§ **Extrait à lire**
################
La cour de cassation vient de statuer sur cette question, par une position augurant une modification en profondeur de la pratique professionnelle des agents immobiliers.
En effet, dans le cadre de l’exercice et du développement de leur activité, les agents immobiliers ont fréquemment recours aux mandats d’agents commerciaux indépendants.
Le statut d’indépendant permet à l’agence immobilière mandante de ne pas supporter les coûts liés aux charges sociales d’un salarié, tout en bénéficiant d’un service d’entremise.
La loi n°70-9 du 2 janvier 1970 encadre cette pratique du mandat donné par un agent immobilier à un tiers, dans une activité d’entremise immobilière.
Plus précisément, l’article 4 de la loi susvisée prévoit l’application des dispositions du chapitre IV du titre III du Code de commerce, réglementant l’activité des agents commerciaux, aux personnes habilitées par un agent immobilier titulaire de la carte professionnelle.
Cette habilitation nécessite que l’agent immobilier soit détendeur de la carte professionnelle, et qu’il soit remis à l’agent mandataire une attestation justifiant de sa qualité et de l’étendue de ses pouvoirs.
C’est dans ce contexte qu’est intervenue une importante décision émanant de la 3ème chambre civile de la Cour de cassation, rendue en date du 17 mai 2023.
Les faits à l'origine de la décision
Une société détentrice de la carte professionnelle, et exerçant l’activité d’agent immobilier, était en charge de la commercialisation de programmes immobiliers pour le compte de promoteurs.
Afin de promouvoir les programmes immobiliers qui lui ont été confiés, la société a conclu divers contrats avec des sociétés tierces, désignés par les parties comme « mandants commerciaux ».
Une rupture unilatérale des relations commerciales est intervenue à l’initiative de la société mandante.
################
§ **Données disponibles**
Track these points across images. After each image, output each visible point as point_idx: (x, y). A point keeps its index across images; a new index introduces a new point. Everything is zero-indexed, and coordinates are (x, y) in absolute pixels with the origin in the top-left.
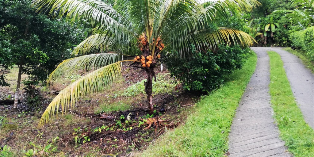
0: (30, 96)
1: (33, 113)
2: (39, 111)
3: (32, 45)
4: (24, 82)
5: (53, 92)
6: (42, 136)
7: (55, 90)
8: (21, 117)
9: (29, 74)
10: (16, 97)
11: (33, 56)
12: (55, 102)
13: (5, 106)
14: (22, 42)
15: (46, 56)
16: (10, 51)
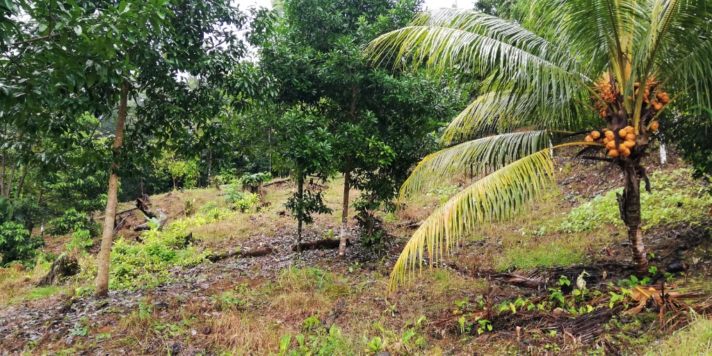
0: (367, 232)
1: (372, 265)
2: (384, 262)
3: (364, 131)
4: (356, 205)
5: (407, 224)
6: (395, 313)
7: (409, 219)
8: (353, 273)
9: (361, 188)
10: (342, 235)
11: (368, 152)
12: (415, 243)
13: (326, 251)
14: (348, 128)
15: (390, 151)
16: (329, 147)
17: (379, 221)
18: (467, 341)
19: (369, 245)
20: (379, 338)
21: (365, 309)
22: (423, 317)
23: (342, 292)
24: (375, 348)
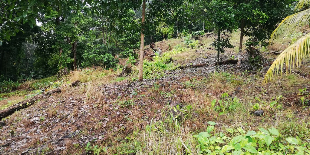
1: (254, 72)
2: (260, 70)
4: (246, 43)
5: (273, 52)
6: (266, 93)
8: (245, 75)
10: (239, 58)
11: (253, 17)
13: (231, 65)
15: (265, 16)
16: (233, 16)
17: (258, 51)
18: (305, 108)
19: (253, 62)
20: (258, 104)
21: (251, 91)
22: (281, 96)
23: (239, 83)
24: (256, 108)
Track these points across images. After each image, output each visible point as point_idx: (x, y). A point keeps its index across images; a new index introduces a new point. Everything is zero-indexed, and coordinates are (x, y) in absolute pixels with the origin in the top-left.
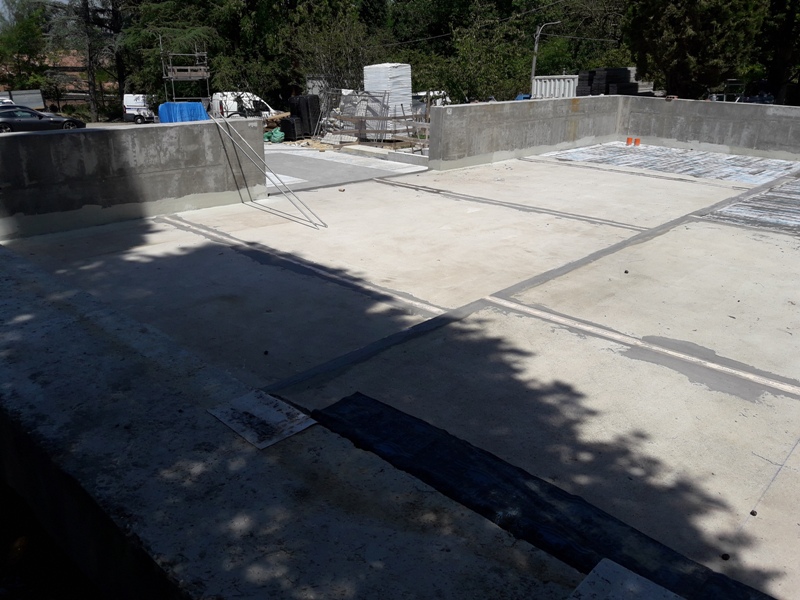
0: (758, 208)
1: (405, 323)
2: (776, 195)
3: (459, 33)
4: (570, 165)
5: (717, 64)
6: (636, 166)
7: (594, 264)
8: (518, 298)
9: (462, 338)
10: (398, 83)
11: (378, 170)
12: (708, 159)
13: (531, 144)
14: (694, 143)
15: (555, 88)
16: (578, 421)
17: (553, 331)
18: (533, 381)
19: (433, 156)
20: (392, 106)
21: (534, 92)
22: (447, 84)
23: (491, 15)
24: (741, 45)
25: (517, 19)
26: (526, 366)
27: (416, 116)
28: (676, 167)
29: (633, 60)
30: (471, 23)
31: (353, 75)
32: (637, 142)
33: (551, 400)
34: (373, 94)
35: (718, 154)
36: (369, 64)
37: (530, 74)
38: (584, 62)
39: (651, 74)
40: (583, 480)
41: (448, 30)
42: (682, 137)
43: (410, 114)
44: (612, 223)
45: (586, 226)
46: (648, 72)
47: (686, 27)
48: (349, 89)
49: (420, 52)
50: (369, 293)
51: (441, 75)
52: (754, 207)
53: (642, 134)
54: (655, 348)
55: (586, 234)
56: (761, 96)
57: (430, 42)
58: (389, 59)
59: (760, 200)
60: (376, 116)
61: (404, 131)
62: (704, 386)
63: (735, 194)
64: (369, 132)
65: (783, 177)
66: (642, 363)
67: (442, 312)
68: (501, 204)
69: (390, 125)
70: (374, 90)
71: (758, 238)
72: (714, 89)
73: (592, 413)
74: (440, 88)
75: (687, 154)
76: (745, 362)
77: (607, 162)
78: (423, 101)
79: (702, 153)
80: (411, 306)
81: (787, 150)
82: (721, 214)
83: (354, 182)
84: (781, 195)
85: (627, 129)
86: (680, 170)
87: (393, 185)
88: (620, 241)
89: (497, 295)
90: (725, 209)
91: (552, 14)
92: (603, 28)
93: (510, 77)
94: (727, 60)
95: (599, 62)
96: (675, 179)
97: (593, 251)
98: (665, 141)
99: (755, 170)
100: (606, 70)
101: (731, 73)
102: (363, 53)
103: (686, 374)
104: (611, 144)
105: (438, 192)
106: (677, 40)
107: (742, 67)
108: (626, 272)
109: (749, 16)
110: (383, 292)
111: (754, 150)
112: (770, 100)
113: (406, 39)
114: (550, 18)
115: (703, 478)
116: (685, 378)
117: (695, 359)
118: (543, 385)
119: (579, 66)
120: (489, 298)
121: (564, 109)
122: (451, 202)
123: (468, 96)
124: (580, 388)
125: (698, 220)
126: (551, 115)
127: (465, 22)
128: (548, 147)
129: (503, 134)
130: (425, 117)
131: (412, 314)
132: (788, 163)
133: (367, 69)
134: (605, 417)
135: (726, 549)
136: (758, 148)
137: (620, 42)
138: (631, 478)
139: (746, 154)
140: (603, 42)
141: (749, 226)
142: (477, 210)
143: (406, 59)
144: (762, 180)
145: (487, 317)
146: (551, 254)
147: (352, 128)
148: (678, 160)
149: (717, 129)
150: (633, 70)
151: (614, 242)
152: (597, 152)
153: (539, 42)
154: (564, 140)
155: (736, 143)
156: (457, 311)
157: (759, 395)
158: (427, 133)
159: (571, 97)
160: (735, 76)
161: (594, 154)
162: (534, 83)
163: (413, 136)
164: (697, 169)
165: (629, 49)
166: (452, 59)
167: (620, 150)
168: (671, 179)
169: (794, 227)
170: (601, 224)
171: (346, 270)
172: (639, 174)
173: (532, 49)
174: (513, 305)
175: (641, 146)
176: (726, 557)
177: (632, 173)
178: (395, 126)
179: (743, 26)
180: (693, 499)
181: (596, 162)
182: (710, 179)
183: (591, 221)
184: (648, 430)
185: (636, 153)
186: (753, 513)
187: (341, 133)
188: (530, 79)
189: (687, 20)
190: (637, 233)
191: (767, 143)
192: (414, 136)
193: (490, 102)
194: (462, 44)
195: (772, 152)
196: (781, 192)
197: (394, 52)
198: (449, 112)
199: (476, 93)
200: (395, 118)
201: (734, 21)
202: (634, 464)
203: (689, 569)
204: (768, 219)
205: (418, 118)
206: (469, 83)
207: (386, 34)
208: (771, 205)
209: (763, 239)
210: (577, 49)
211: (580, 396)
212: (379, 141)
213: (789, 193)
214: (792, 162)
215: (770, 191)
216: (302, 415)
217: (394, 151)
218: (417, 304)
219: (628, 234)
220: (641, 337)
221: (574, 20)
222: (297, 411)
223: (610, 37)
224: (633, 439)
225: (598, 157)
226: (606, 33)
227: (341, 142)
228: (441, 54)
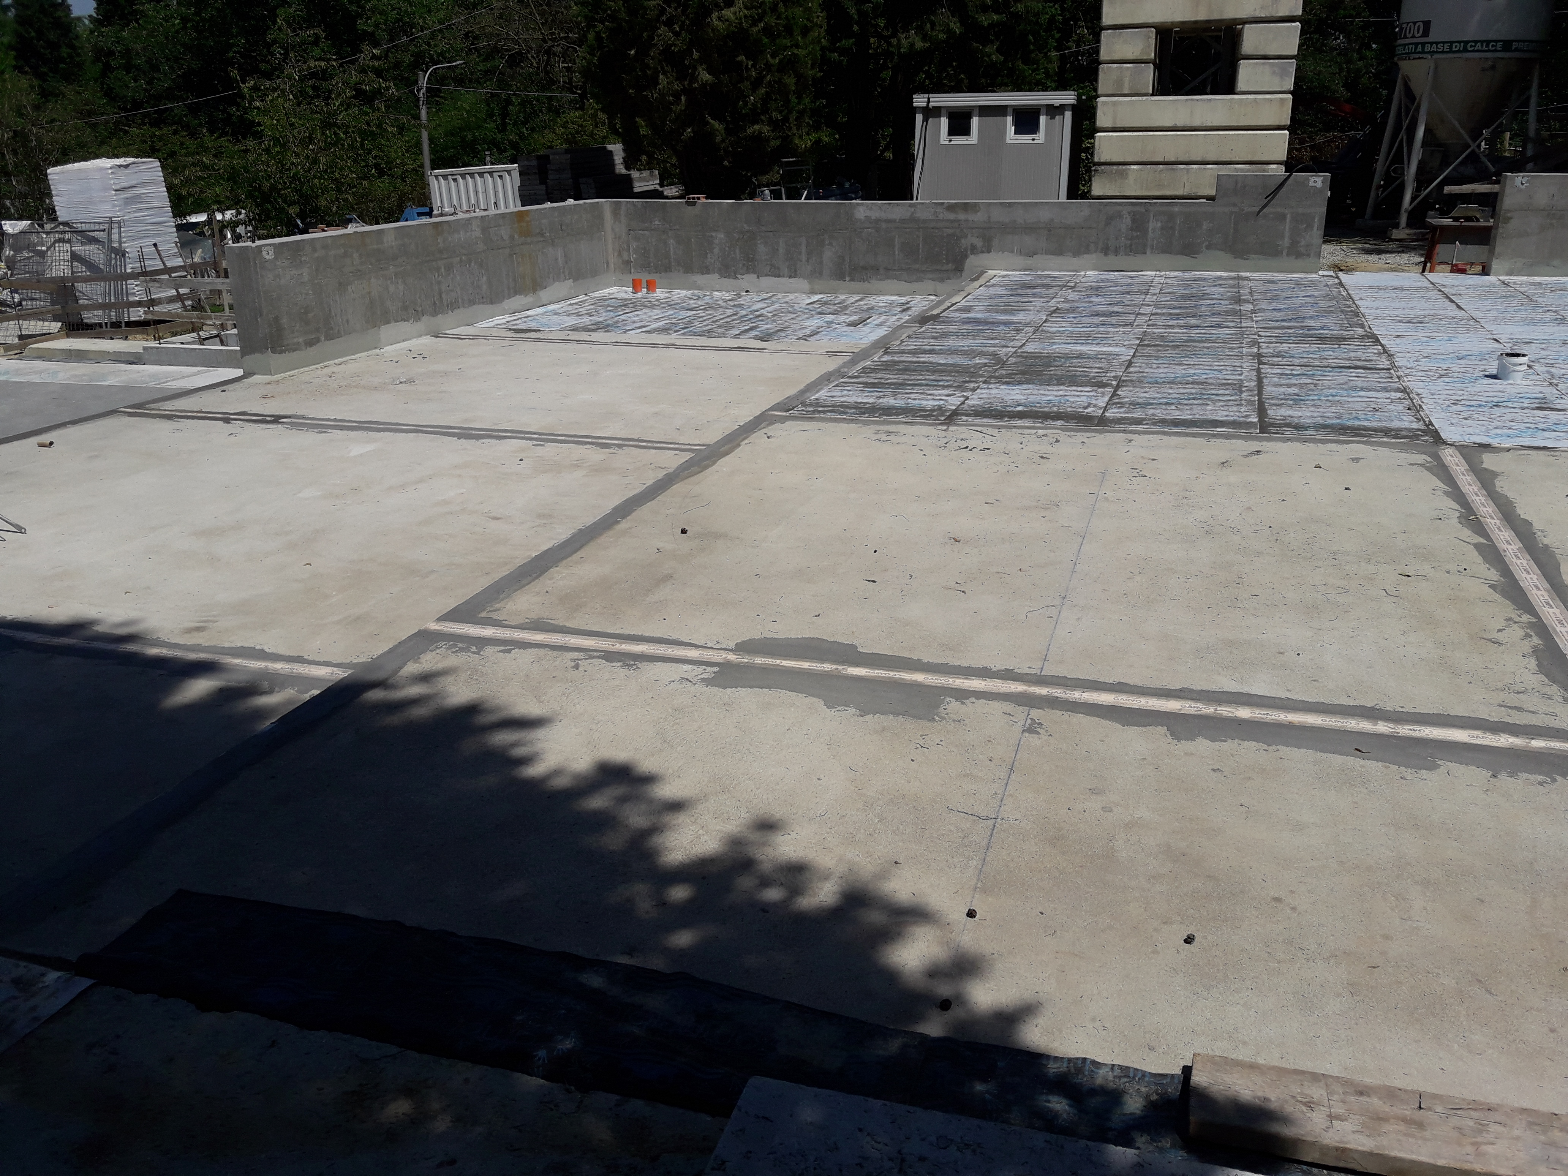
0: (873, 385)
1: (260, 714)
2: (896, 358)
3: (255, 88)
4: (538, 340)
5: (760, 133)
6: (659, 330)
7: (624, 525)
8: (495, 616)
9: (394, 720)
10: (137, 199)
11: (126, 389)
12: (777, 306)
13: (453, 306)
14: (748, 280)
15: (476, 192)
16: (655, 830)
17: (577, 667)
18: (557, 772)
19: (249, 346)
20: (131, 248)
21: (436, 202)
22: (250, 195)
23: (317, 52)
24: (793, 99)
25: (374, 57)
26: (539, 746)
27: (194, 266)
28: (728, 326)
29: (615, 131)
30: (280, 68)
31: (21, 188)
32: (651, 286)
33: (597, 802)
34: (84, 227)
35: (791, 296)
36: (57, 163)
37: (422, 166)
38: (521, 136)
39: (650, 156)
40: (683, 939)
41: (230, 84)
42: (728, 270)
43: (179, 262)
44: (640, 443)
45: (595, 455)
46: (646, 153)
47: (695, 68)
48: (20, 219)
49: (175, 133)
50: (160, 662)
51: (233, 177)
52: (867, 385)
53: (657, 270)
54: (759, 660)
55: (598, 470)
56: (840, 185)
57: (194, 110)
58: (105, 148)
59: (874, 370)
60: (96, 273)
61: (170, 300)
62: (852, 711)
63: (832, 365)
64: (87, 308)
65: (901, 327)
66: (744, 692)
67: (341, 674)
68: (418, 429)
69: (136, 290)
70: (82, 217)
71: (884, 437)
72: (764, 179)
73: (676, 806)
74: (235, 204)
75: (741, 301)
76: (906, 655)
77: (606, 327)
78: (202, 234)
79: (765, 296)
80: (266, 674)
81: (898, 278)
82: (817, 403)
83: (74, 422)
84: (904, 358)
85: (628, 263)
86: (736, 332)
87: (169, 417)
88: (661, 474)
89: (453, 615)
90: (822, 394)
91: (442, 46)
92: (547, 73)
93: (381, 173)
94: (775, 125)
95: (551, 136)
96: (730, 349)
97: (616, 501)
98: (700, 279)
99: (855, 318)
100: (567, 151)
101: (787, 148)
102: (39, 139)
103: (818, 697)
104: (606, 292)
105: (276, 419)
106: (684, 91)
107: (801, 137)
108: (684, 531)
109: (797, 46)
110: (193, 656)
111: (848, 284)
112: (856, 192)
113: (137, 105)
114: (441, 54)
115: (883, 875)
116: (819, 703)
117: (827, 667)
118: (577, 777)
119: (514, 146)
120: (434, 626)
121: (505, 232)
122: (310, 438)
123: (302, 216)
124: (646, 764)
125: (783, 420)
126: (481, 246)
127: (263, 66)
128: (488, 308)
129: (392, 289)
130: (215, 267)
131: (270, 692)
132: (903, 299)
133: (54, 173)
134: (700, 807)
135: (944, 990)
136: (852, 280)
137: (583, 96)
138: (765, 908)
139: (835, 291)
140: (550, 98)
141: (865, 417)
142: (370, 447)
143: (146, 147)
144: (869, 334)
145: (440, 666)
146: (540, 516)
147: (42, 302)
148: (729, 312)
149: (781, 251)
150: (617, 149)
151: (651, 478)
152: (583, 310)
153: (428, 102)
154: (516, 293)
155: (816, 274)
156: (375, 664)
157: (938, 707)
158: (227, 299)
159: (512, 209)
160: (793, 152)
161: (578, 315)
162: (434, 184)
163: (194, 308)
164: (764, 327)
165: (602, 110)
166: (251, 144)
167: (624, 304)
168: (724, 349)
169: (932, 410)
170: (620, 446)
171: (91, 623)
172: (667, 346)
173: (417, 117)
174: (488, 632)
175: (660, 293)
176: (945, 1005)
177: (655, 345)
178: (148, 291)
179: (790, 65)
180: (875, 917)
181: (586, 329)
182: (789, 343)
183: (601, 443)
184: (777, 812)
185: (652, 307)
186: (971, 914)
187: (18, 318)
188: (422, 176)
189: (696, 55)
190: (687, 456)
191: (864, 268)
192: (198, 307)
193: (351, 229)
194: (265, 112)
195: (876, 284)
196: (903, 352)
197: (112, 134)
198: (268, 255)
199: (316, 210)
200: (145, 273)
201: (773, 56)
202: (765, 882)
203: (894, 1046)
204: (891, 401)
205: (198, 270)
206: (299, 191)
207: (86, 95)
208: (893, 378)
209: (892, 437)
210: (505, 114)
211: (649, 779)
212: (116, 325)
213: (914, 353)
214: (908, 298)
215: (886, 353)
216: (53, 976)
217: (155, 344)
218: (279, 666)
219: (672, 461)
220: (732, 645)
221: (489, 57)
222: (37, 969)
223: (562, 89)
224: (754, 836)
225: (586, 320)
226: (552, 82)
227: (21, 337)
228: (224, 134)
################
§ **Action à mener A**
Recopiez à l'identique les lignes de la liste, depuis celle qui contient "17: (379, 221)" jusqu'à celle qui contient "24: (256, 108)" incluse. Laissez de côté les images.
§ **Action à mener B**
Poursuivez l'extrait sur la décision de la Cour de cassation relative aux mandataires des agents immobiliers, à partir de sa dernière phrase.

§ **Votre réponse A**
17: (379, 221)
18: (467, 341)
19: (369, 245)
20: (379, 338)
21: (365, 309)
22: (423, 317)
23: (342, 292)
24: (375, 348)
1: (254, 72)
2: (260, 70)
4: (246, 43)
5: (273, 52)
6: (266, 93)
8: (245, 75)
10: (239, 58)
11: (253, 17)
13: (231, 65)
15: (265, 16)
16: (233, 16)
17: (258, 51)
18: (305, 108)
19: (253, 62)
20: (258, 104)
21: (251, 91)
22: (281, 96)
23: (239, 83)
24: (256, 108)

§ **Votre réponse B**
Fort de cette résiliation, la société mandatée se prévalait du statut d’agent commercial, et réclamait à ce titre le versement d’une indemnité de fin de relation, conformément aux dispositions de l’article L.134-12 du Code de commerce.
La société mandante contestait de son côté l’argumentation de la société mandataire, considérant que le statut d’agent commercial n’avait nullement vocation à s’appliquer en l’espèce.
Les questions juridiques
La Cour d’appel de Versailles s’est prononcée en faveur de l’application du statut des agents commerciaux, et a accueilli favorablement la demande d’indemnité présentée par la société mandataire.
Cet arrêt a été critiqué par la partie défenderesse, qui s’est pourvue en cassation, à l’appui de différents moyens de droit.
La Cour de cassation a ainsi été confrontée aux trois difficultés suivantes, présentant chacune un intérêt particulier pour les professionnels de l’immobilier :
- L’agent immobilier dispose-t-il de la faculté d’habiliter un diffuseur personne morale au titre de l’article 4 de la loi du 2 janvier 1970 ?
- Les parties peuvent-elles choisir de soumettre conventionnellement leur relation au statut de l’agent commercial ?
- Le juge doit-il se tenir aux stipulations contractuelles, ou doit-il procéder à l’examen des actions concrètes menées par le mandataire ?
La solution de la cour
L’extension du droit d’habilitation de l’agent immobilier aux personnes morales
La 3ème chambre commerciale de la Cour de cassation, étend la possibilité pour un agent immobilier titulaire de la carte professionnelle, d’habiliter un tiers personne physique, en vue de la négociation et du démarchage, à un tiers personne morale.
La pratique des professionnels de l’immobilier consistait jusqu’alors à mandater des agents commerciaux indépendants, proposant leurs services sous le statut de l’auto-entrepreneur.
Ce faisant, la 3ème chambre commerciale ouvre la voie à une évolution de la pratique commerciale des agents immobiliers, et s'inscrit dans une position contraire à la 1ère chambre civile, estimant dans un arrêt du 8 février 2005 que « si l'article 4 de cette loi donne au titulaire de la carte la possibilité d'habiliter une personne physique à négocier, s'entremettre ou s'engager pour son compte dans les conditions prévues à l'article 9 du décret du 20 juillet 1972, il ne permet pas de conférer à une personne morale l'autorisation d'exercer l'activité d'agent immobilier, sans être elle-même titulaire de cette carte ».
Le rejet de l’extension conventionnelle du statut de l’agent commercial
Le négociateur indépendant, habilité par un agent immobilier détendeur de la carte professionnelle, relève systématiquement du statut d'agent commercial dès lors que ses missions s'inscriront dans le cadre de l'article L.134-1 du Code de Commerce.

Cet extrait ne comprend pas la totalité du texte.